Pero se preguntará usted y con razón por qué Kentucky se expandió con tanta rapidez mientras que otras pizzerías clásicas del Obelisco, como Las Cuartetas, Güerrin, Los Inmortales o El Cuartito, duermen en los laureles pizzeros de un solo local. Por qué Kentucky se desmarcó de las pizzerías tradicionales de renombre y vivió el sueño glorioso de todo emprendedor gastronómico de ver multiplicar su negocio en todas partes.
La respuesta –al menos una de ellas– hay que buscarla en un hombre de pocas palabras. Un tipo de bajo perfil. Un empleado histórico de Kentucky que viene trabajando en el local original de Godoy Cruz y Santa Fe desde hace, casi, 40 años: Víctor Hugo Sánchez, el pizzero de Kentucky. Víctor Hugo –este y no el otro– logró que su sello pizzero tuviera eco incluso en los famosos. Desde el Diego, que venía a probar su mozza en tiempos de su regreso teñido en Boquita, hasta el Facha Martel. Mauricio Macri, en sus tiempos de jefe de Gobierno de la Ciudad, y Roberto Piazza, que caía tardísimo y devoraba a dentelladas las pizzas de Víctor.
Todas las mañanas, Sánchez prepara, como parte de su religión pizzera, las masas que se consumirán en el día. Y las del día anterior se descartan. Si le preguntan, dirá que a diferencia de otros locales, sus pizzas tienen ese sabor barrial, chorreante, de pizza de molde porque él –y solo él– las hace con –escuche bien– amor y delicadeza. “No hay que amasar con fuerza”, confesó alguna vez.
Sánchez trabaja 10 horas al día y vive a una cuadra de la pizzería. Ya formó a más de 30 pizzeros de la cadena –tres por cada local– que siguen su legado de amasar como si hicieran masajes a un niño y de rociar el asunto todo lo amorosamente posible.
Ya llevan 35 locales y venden 500.000 pizzas al mes –además de 250.000 empanadas–. En las últimas temporadas, inauguraron siete Kentuckys al año. Hasta se dieron el lujo de inaugurar uno a todo trapo en Coronel Díaz y Santa Fe, esquina cajetilla, al que llamaron Big Kentucky. Allí montaron hornos a leña –para darle impronta ahumada a la fórmula de Sánchez–, mientras que en las demás es a gas. Y ampliaron las cartas: ensaladas y pastas caseras.

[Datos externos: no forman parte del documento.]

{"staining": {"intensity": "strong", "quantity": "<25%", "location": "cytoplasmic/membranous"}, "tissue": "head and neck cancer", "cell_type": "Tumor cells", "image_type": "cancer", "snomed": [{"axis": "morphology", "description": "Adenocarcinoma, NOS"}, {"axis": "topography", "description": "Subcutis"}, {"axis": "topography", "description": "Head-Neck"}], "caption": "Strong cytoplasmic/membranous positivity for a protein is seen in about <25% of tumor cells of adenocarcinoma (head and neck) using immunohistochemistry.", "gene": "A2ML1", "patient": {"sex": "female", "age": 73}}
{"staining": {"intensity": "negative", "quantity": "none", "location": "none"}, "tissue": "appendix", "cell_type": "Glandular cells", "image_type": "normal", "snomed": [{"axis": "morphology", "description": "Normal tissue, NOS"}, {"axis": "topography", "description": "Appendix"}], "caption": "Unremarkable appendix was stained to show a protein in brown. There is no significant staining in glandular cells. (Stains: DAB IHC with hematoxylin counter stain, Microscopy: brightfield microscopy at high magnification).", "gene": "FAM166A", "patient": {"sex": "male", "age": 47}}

Y, antes de cerrar esta historia, hay que hablar de un elemento vital que para Sánchez es como el agua bendita del sacerdote. La mozzarella.

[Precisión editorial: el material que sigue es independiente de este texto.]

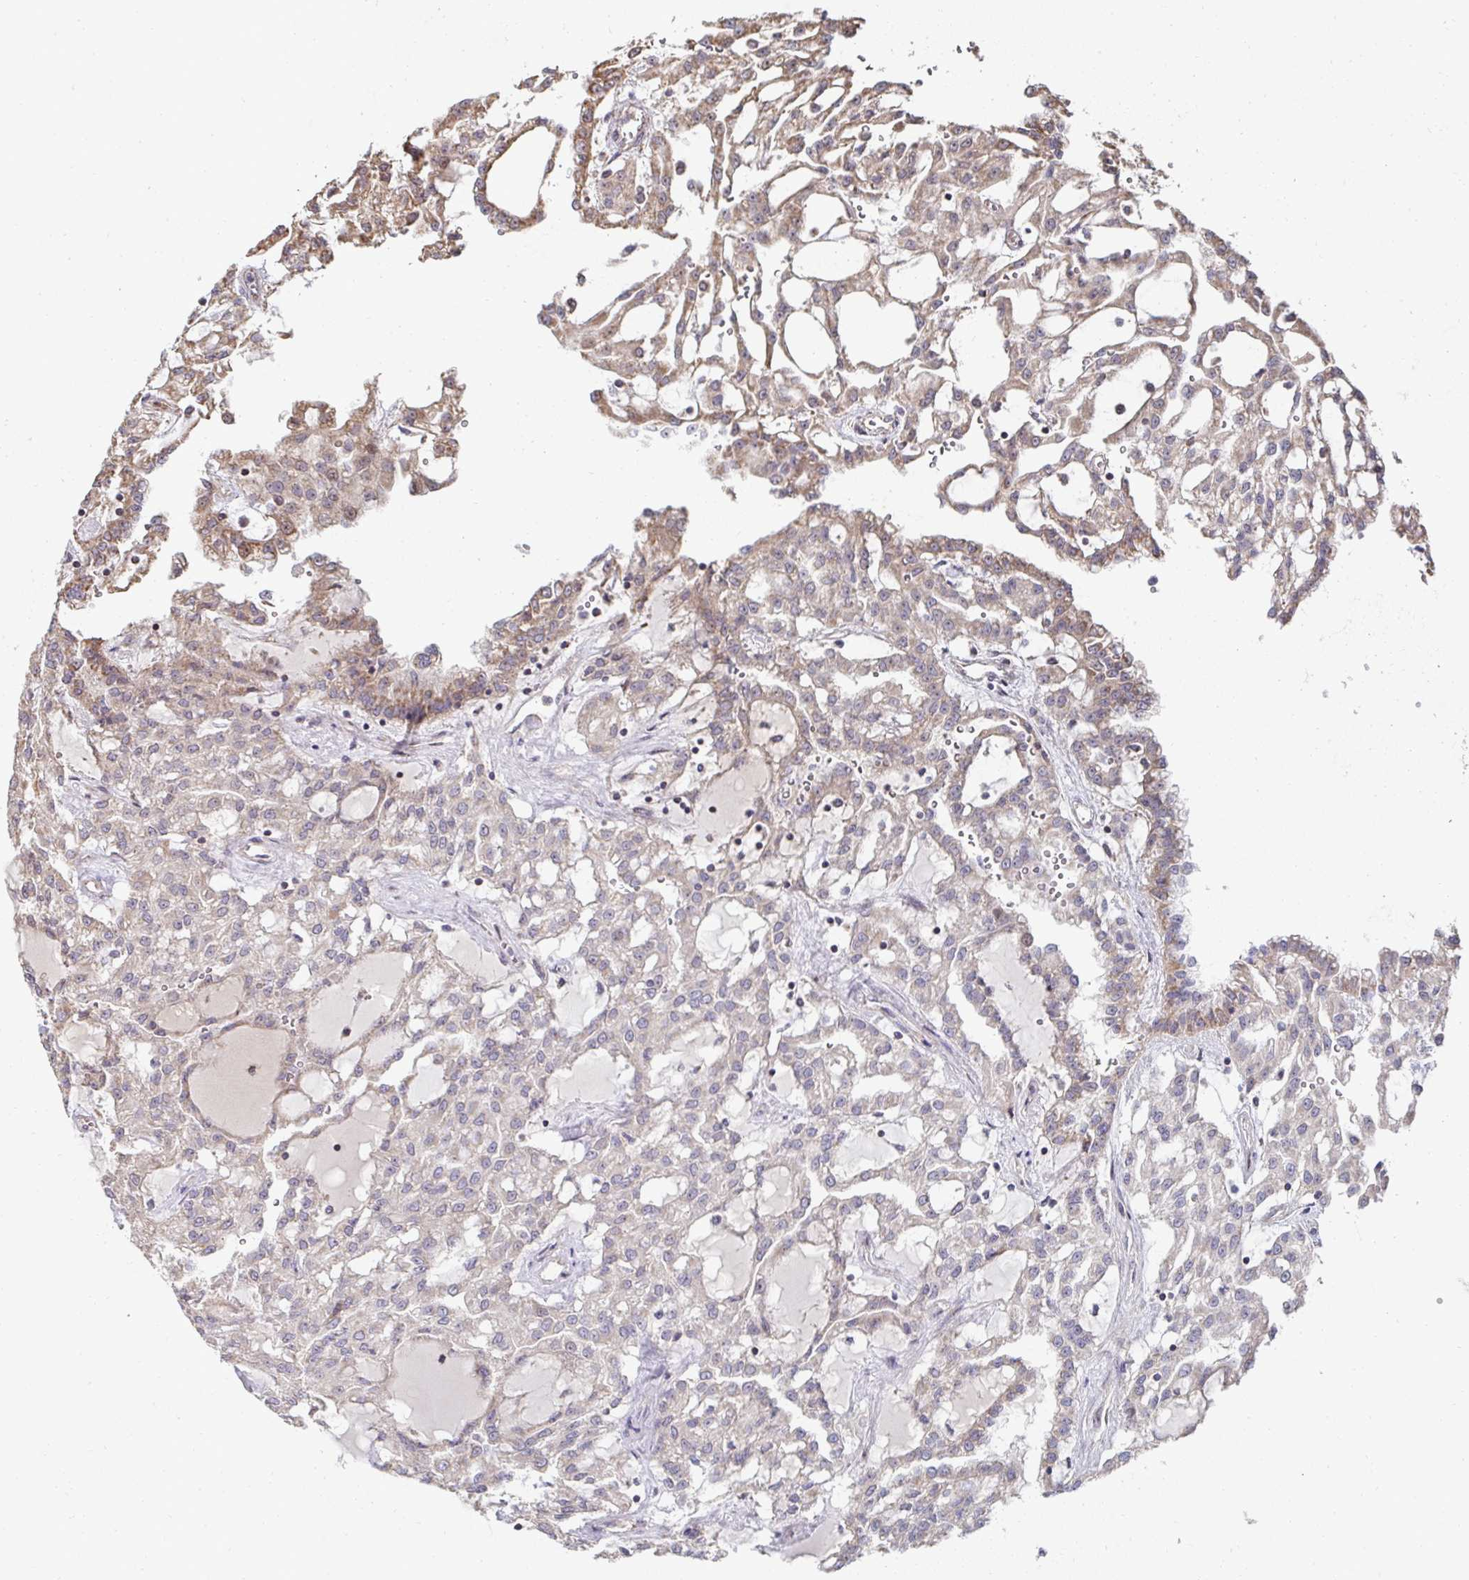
{"staining": {"intensity": "moderate", "quantity": "<25%", "location": "cytoplasmic/membranous"}, "tissue": "renal cancer", "cell_type": "Tumor cells", "image_type": "cancer", "snomed": [{"axis": "morphology", "description": "Adenocarcinoma, NOS"}, {"axis": "topography", "description": "Kidney"}], "caption": "The micrograph reveals immunohistochemical staining of renal cancer. There is moderate cytoplasmic/membranous staining is present in approximately <25% of tumor cells.", "gene": "AGTPBP1", "patient": {"sex": "male", "age": 63}}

A Kentucky lo surten cuatro marcas de mozzarella. Y ellos juran y recontrajuran que cada pizza grande tiene 350 gramos de mozza, mientras que la competencia, en promedio, suelta a duras penas 250 gramos. Y cada local –con el permiso y la bendición de Víctor Hugo– hace su propia receta. Su propia combinación. A veces, hay mozzarellas suaves y otras veces picantes. A veces, la mozzarella sienta mejor en ensalada caprese que en la pizza, y eso un pizzero de alma que se pone la camiseta por su trabajo debe saberlo. A esa paleta de sabores, los discípulos de Sánchez le dan su toque, su magia, su esplendor, en cada uno de los chiquicientos locales de Kentucky –esperan en 2017 llegar a los 40, y ampliar y ampliar el territorio de expansión–. Los pizzeros de la nueva generación se juegan, en esa fórmula mozzarellosa, ocupar el podio que Sánchez, Dios no lo permita, dejará algún día. Y en ese futuro remotísimo caerá en sus manos la responsabilidad de seguir haciendo de Kentucky la number one de la pizza barrial que –juran– compite ni más ni menos que con McDonald’s, que será la número uno de las comidas rápidas del mundo, pero no lo tienen a Sánchez.